Dec 29, 10
Read from December 26 to 28, 2010 — I own a copy, read count: 1
This book has what you always wanted: to have Christopher Hitchens as your own personal epistolarian, the king of pen pals. There is also the added bonus of not having to expend effort writing replies as these are already presumed by Hitch.
A contrarian is perhaps what Hitchens would describe himself as, essentially someone who argues against a majority, established opinion. What is contained in this book is a series of letters from Hitchens giving his advice and experience from a lifetime as an intellectual and radical public figure to unnamed "student" of his. There are lessons on how to think for yourself, who or what to be suspicious of, suggestions of books to read, how to cope with attacks (such as the charge of elitism) and how to effectively get your point across, among other topics discussed. "Lessons" is perhaps a misleading term, though all of these tools of the contrarian were discussed in his usual, highly readable and engaging writing style, I could hear his voice ringing defiantly around inside my head.

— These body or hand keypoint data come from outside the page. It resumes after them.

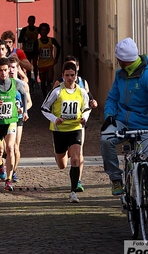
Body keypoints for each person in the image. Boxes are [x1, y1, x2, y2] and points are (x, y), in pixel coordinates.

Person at [100, 37, 148, 227]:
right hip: (122, 123)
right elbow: (111, 98)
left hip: (144, 126)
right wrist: (109, 115)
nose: (117, 61)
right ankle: (116, 178)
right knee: (105, 139)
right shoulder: (120, 75)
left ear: (123, 60)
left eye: (118, 58)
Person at [41, 61, 91, 203]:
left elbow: (87, 108)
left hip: (75, 129)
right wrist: (54, 118)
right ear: (63, 76)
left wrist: (84, 118)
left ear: (76, 76)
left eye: (72, 75)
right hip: (59, 131)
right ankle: (60, 154)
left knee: (75, 159)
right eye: (67, 75)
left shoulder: (81, 92)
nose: (70, 78)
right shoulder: (57, 91)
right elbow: (44, 108)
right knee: (62, 165)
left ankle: (73, 192)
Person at [0, 57, 29, 191]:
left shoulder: (15, 83)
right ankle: (0, 164)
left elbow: (24, 95)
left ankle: (8, 180)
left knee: (10, 148)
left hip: (11, 120)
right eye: (1, 70)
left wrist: (24, 111)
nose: (3, 73)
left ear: (9, 70)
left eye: (5, 70)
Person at [53, 55, 98, 192]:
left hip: (78, 122)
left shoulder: (83, 82)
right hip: (61, 126)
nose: (70, 74)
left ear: (77, 68)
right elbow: (52, 102)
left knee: (78, 153)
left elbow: (89, 98)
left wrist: (93, 103)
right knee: (63, 163)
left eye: (73, 67)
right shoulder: (58, 83)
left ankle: (77, 180)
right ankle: (63, 152)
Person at [8, 57, 32, 182]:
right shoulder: (1, 84)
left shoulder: (22, 85)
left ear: (18, 69)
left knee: (16, 146)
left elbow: (29, 102)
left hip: (17, 118)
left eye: (14, 67)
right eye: (9, 67)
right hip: (5, 118)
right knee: (6, 148)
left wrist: (24, 110)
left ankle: (13, 171)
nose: (11, 70)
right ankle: (5, 165)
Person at [32, 22, 61, 97]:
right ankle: (45, 96)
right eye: (42, 30)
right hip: (41, 64)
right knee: (42, 82)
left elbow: (59, 47)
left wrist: (56, 58)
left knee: (50, 78)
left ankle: (49, 84)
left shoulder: (52, 40)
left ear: (48, 31)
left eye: (45, 30)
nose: (44, 31)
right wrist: (36, 55)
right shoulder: (37, 42)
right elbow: (34, 53)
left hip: (50, 63)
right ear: (40, 31)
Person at [18, 15, 39, 87]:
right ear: (28, 21)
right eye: (30, 20)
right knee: (28, 66)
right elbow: (19, 40)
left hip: (34, 50)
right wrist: (26, 39)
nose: (31, 22)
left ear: (34, 21)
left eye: (33, 21)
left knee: (35, 65)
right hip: (27, 51)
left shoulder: (37, 29)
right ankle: (30, 80)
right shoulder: (24, 30)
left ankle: (36, 79)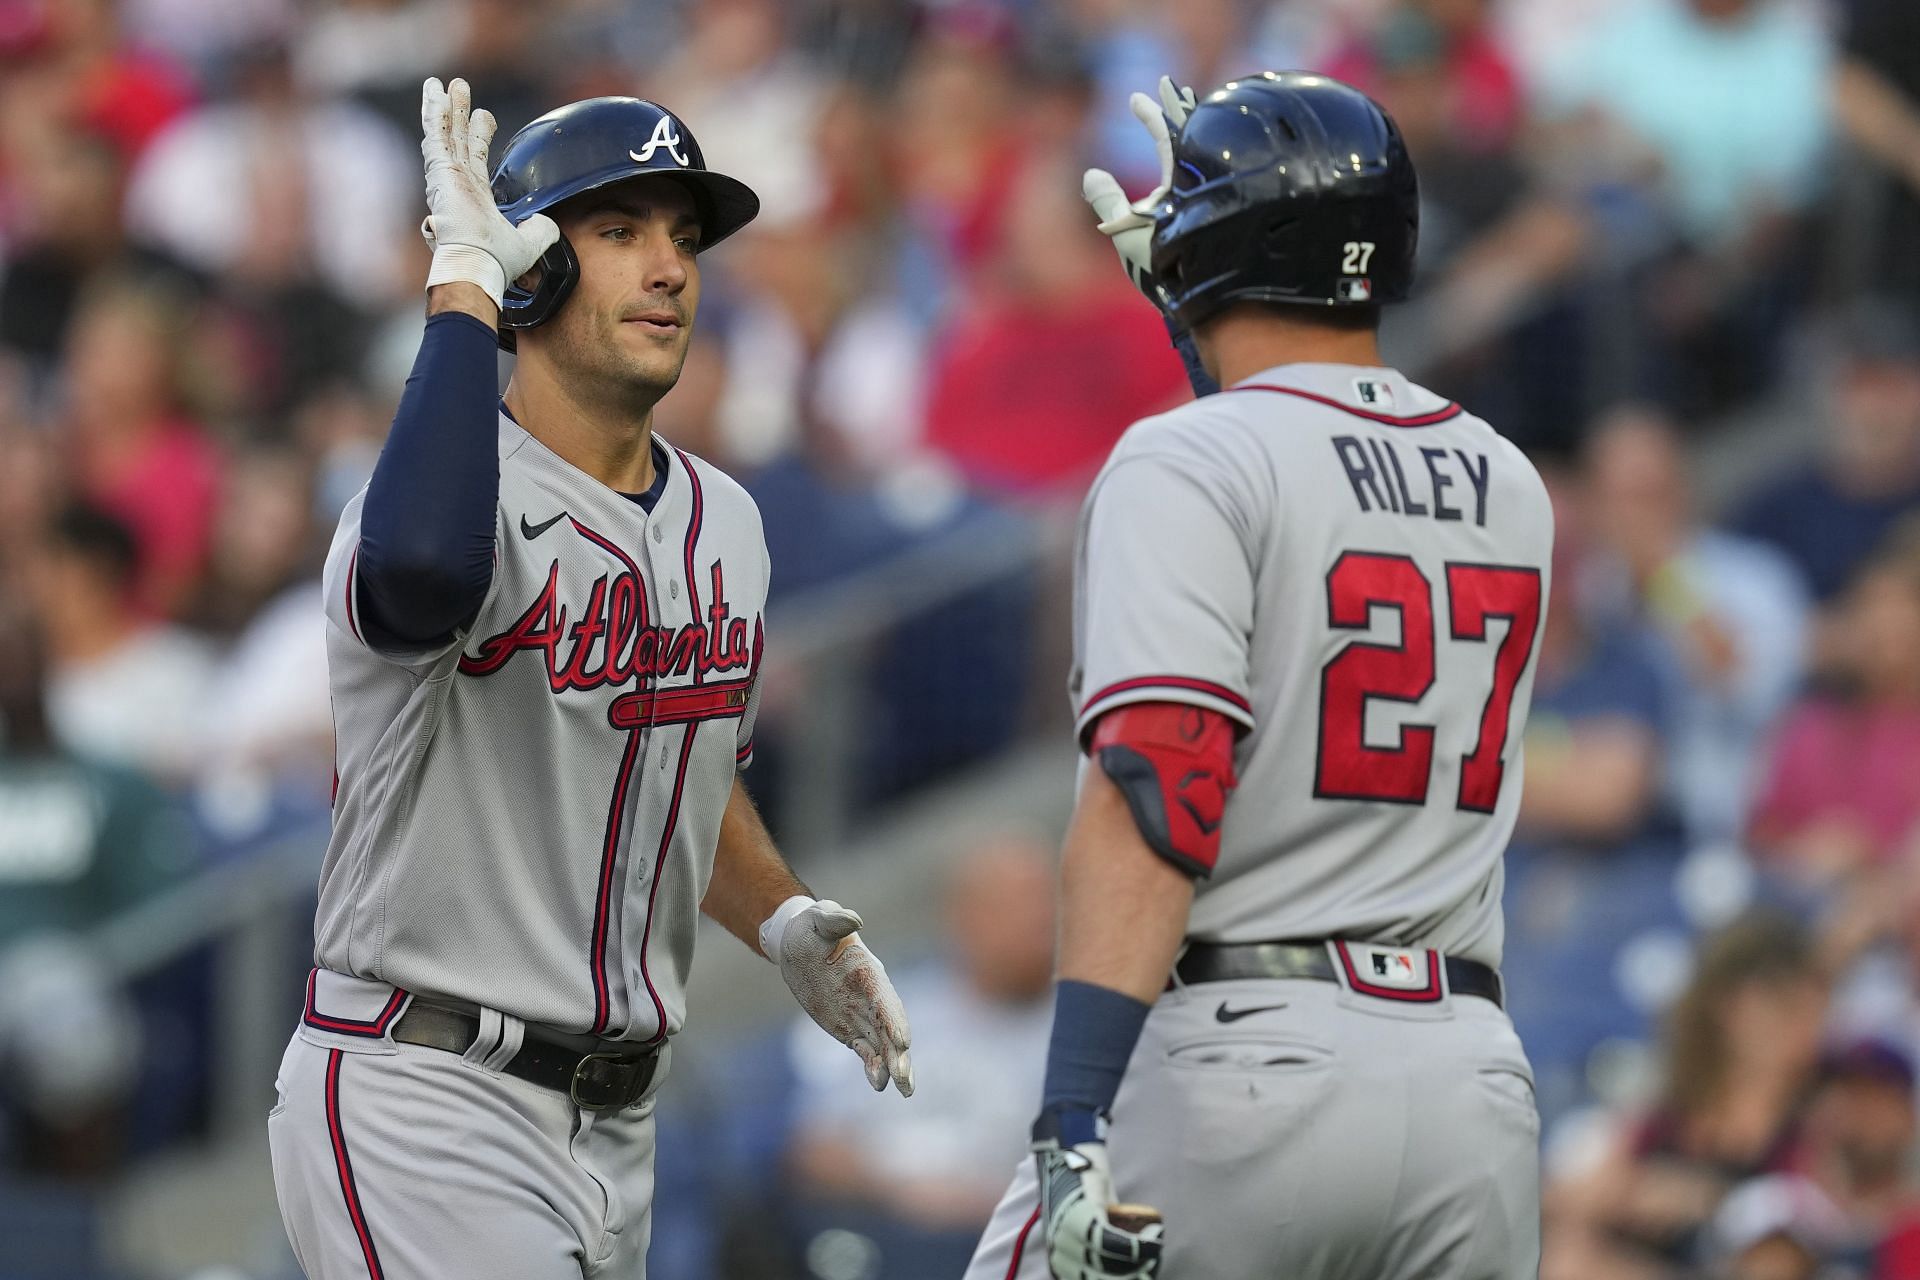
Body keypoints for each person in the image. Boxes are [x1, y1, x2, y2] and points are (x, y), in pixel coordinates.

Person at [265, 79, 914, 1280]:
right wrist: (463, 283)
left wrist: (776, 911)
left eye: (682, 236)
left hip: (616, 1123)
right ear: (536, 273)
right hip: (428, 1089)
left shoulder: (729, 521)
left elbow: (677, 759)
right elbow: (417, 570)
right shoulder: (437, 503)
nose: (668, 266)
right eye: (618, 231)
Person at [965, 72, 1555, 1280]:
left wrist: (1075, 1112)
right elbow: (1318, 486)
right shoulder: (1510, 478)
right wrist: (1205, 331)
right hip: (1469, 1087)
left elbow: (1159, 781)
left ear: (1208, 244)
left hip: (1245, 1059)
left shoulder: (1187, 458)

There was also a brief touching on religion, as you would expect, though obviously not in as much detail as God Is Not Great, the only other full length work of Hitchens that I've read (and greatly enjoyed I would add). Sitting on my shelf staring at me just now is the smoking figure himself, on the cover of his latest book, his memoir Hitch 22, which I now eagerly look forward to consuming in the next few weeks.